TASK:
Each entry below needs to be retyped exactly as given.

DATA SHOWN:
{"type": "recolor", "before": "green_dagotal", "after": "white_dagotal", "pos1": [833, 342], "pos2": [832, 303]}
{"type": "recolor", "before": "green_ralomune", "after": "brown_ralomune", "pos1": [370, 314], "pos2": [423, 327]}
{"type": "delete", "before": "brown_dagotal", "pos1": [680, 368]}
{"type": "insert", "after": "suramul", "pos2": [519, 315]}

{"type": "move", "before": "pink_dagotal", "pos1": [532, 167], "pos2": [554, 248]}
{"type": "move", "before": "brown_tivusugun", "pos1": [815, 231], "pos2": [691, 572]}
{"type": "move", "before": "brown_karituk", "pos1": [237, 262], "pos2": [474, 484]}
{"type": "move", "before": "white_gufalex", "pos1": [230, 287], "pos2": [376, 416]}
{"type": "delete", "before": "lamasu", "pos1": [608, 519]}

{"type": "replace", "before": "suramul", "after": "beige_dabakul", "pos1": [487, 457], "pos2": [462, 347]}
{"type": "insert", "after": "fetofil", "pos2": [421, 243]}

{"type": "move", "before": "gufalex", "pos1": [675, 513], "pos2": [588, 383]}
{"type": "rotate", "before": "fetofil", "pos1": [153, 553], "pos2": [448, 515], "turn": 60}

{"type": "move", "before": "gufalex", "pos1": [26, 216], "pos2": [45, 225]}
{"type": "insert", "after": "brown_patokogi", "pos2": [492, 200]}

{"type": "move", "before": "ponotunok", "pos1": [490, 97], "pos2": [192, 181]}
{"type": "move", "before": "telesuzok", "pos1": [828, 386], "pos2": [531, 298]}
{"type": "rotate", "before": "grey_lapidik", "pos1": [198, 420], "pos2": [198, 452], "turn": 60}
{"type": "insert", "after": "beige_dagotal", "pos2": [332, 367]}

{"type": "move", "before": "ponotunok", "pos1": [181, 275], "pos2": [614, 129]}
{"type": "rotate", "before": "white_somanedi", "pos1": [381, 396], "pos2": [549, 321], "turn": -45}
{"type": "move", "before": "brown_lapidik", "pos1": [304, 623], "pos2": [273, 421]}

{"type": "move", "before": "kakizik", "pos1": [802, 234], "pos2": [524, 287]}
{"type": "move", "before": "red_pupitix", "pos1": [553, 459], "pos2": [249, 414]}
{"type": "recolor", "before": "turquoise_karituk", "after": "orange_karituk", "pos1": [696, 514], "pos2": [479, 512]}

EXPECTED ANSWER:
{"type": "recolor", "before": "green_dagotal", "after": "white_dagotal", "pos1": [833, 342], "pos2": [832, 303]}
{"type": "recolor", "before": "green_ralomune", "after": "brown_ralomune", "pos1": [370, 314], "pos2": [423, 327]}
{"type": "delete", "before": "brown_dagotal", "pos1": [680, 368]}
{"type": "insert", "after": "suramul", "pos2": [519, 315]}

{"type": "move", "before": "pink_dagotal", "pos1": [532, 167], "pos2": [554, 248]}
{"type": "move", "before": "brown_tivusugun", "pos1": [815, 231], "pos2": [691, 572]}
{"type": "move", "before": "brown_karituk", "pos1": [237, 262], "pos2": [474, 484]}
{"type": "move", "before": "white_gufalex", "pos1": [230, 287], "pos2": [376, 416]}
{"type": "delete", "before": "lamasu", "pos1": [608, 519]}

{"type": "replace", "before": "suramul", "after": "beige_dabakul", "pos1": [487, 457], "pos2": [462, 347]}
{"type": "insert", "after": "fetofil", "pos2": [421, 243]}

{"type": "move", "before": "gufalex", "pos1": [675, 513], "pos2": [588, 383]}
{"type": "rotate", "before": "fetofil", "pos1": [153, 553], "pos2": [448, 515], "turn": 60}

{"type": "move", "before": "gufalex", "pos1": [26, 216], "pos2": [45, 225]}
{"type": "insert", "after": "brown_patokogi", "pos2": [492, 200]}

{"type": "move", "before": "ponotunok", "pos1": [490, 97], "pos2": [192, 181]}
{"type": "move", "before": "telesuzok", "pos1": [828, 386], "pos2": [531, 298]}
{"type": "rotate", "before": "grey_lapidik", "pos1": [198, 420], "pos2": [198, 452], "turn": 60}
{"type": "insert", "after": "beige_dagotal", "pos2": [332, 367]}

{"type": "move", "before": "ponotunok", "pos1": [181, 275], "pos2": [614, 129]}
{"type": "rotate", "before": "white_somanedi", "pos1": [381, 396], "pos2": [549, 321], "turn": -45}
{"type": "move", "before": "brown_lapidik", "pos1": [304, 623], "pos2": [273, 421]}

{"type": "move", "before": "kakizik", "pos1": [802, 234], "pos2": [524, 287]}
{"type": "move", "before": "red_pupitix", "pos1": [553, 459], "pos2": [249, 414]}
{"type": "recolor", "before": "turquoise_karituk", "after": "orange_karituk", "pos1": [696, 514], "pos2": [479, 512]}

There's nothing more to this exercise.